Сад поместья никогда не спал. Огромные ночные бабочки порхали с цветка на цветок, наслаждаясь их сладким нектаром, разносящим по двору тяжелый запах головокружительных ночных цветов. По траве запрыгали лягушки, прячась в ее прохладе и подбираясь к маленькому фонтанчику, чтобы впитать каждую случайную каплю, и снова запрыгать, хватая надоедливых сверчков и раздувая горло, чтобы выпустить трель, слышимую далеко за пределами забора, в спящем поселке Скрытой деревни Листа Страны Огня.
***
Жители Конохи начинали свою бурную деятельность с раннего утра, когда солнце первыми яркими лучами располосовывало темноту и заливало дороги и дома оранжевым сиянием рассвета. Птицы заливались всеми переливами, на которые были способны их чистые голоса; снова поднималась остывшая ночью и выпавшая с росой дымка жары, еще разбавленная в утренней прохладе. Продавцы опять открывали лавки, расставляли по полкам и прилавкам из темного дерева товар; по деревне разносился запах свежей хрустящей выпечки, шорох обуви о дороги и веселая и громкая песня пропитым голосом, кажется, закройщика.
Все вокруг просыпалось и снова возвращалось на круги своя. Это был особый, свой, отличный от всего мира уклад жизни деревни шиноби. Впрочем, она ничем не отличалась от других деревень, лишь своей прелестью вкуса каждодневной суеты шиноби. Каждый вечер все засыпало, расходилось и мертвело, ночью стояла пронзительная тишина, что даже редкий пьяница или вор шумели в полночную тишь. Как только утро окрашивало все теплыми тонами, каждый звук, каждая жизнь, каждый листок — все обращалось в прежний круговорот, водоворот повседневной суеты, будничной праздности. Штатские тяготились тяжелой рутиной торговли и крестьянства, шиноби вновь и вновь рисковали своими жизнями и судьбами.

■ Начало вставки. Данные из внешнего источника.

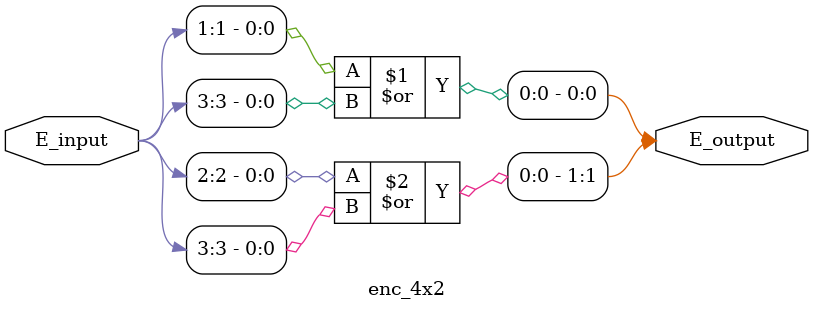
<source format=v>
`timescale 1ns / 1ps


module enc_4x2 (
    input[3:0] E_input,
    output[1:0] E_output
    );
    assign E_output[0] = E_input[1]|E_input[3];
    assign E_output[1] = E_input[2]|E_input[3];
endmodule



</source>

Новый день старого уклада жизни.
Коноху ничто не меняло и не изменит, как и людей в ней.
В клане Учиха утро ничем не отличалось от того, что было в Скрытом Листе. Так же витал запах свежевыпеченной сдобы, так же кричали быки, блеяли во время дойки козы, шли с добычей сонные и продрогшие рыбаки, и везли за собой груженые тачки с овощами крестьяне в бедных одеждах; так же тренировались шиноби, метая в бревна кунаи и размахивая катанами.
Небо было пронзительно ясным, бледно-голубого оттенка. Ужасно, опять жара. Нескончаемая жара, бегущая по пятам, выжигающая поля и посевы риса. Одним словом, несущая голодную засуху.
Саске проснулся как всегда с лучами рассвета, переоделся из смятого и растянутого спального в домашнее юкато и открыл створки перегородки, впуская в комнату разогревающийся по мере того, как солнце встает, воздух с сада. Трава, покрытая каплями росы, блестела в лучах утра. Ноги просились окунуться в бодрящую прохладу, звенящую под ступнями, но Саске решительно побрел на кухню.
Люди качали головами, а старики в тростниковых шляпах ворчали, что Боги послали на землю беду из-за грехов, которые надо искупить, принеся в жертву лучшего быка.
Мать опять поставила широкий и длинный кувшин с молоком. Значит, ароматного и свежего чая сегодня вряд ли можно дождаться.
Что за эпидемия, Саске так и не понял. Вчера он не услышал ни слова об этом, стало быть, люди или не знали, или не предавали этому значения. Отец обмолвился лишь тем, что в колодце нашли труп неместного шиноби, и хоть Фугаку запретил в клане использовать эту воду для питья, все равно люди, судя по всему, пользовались ей.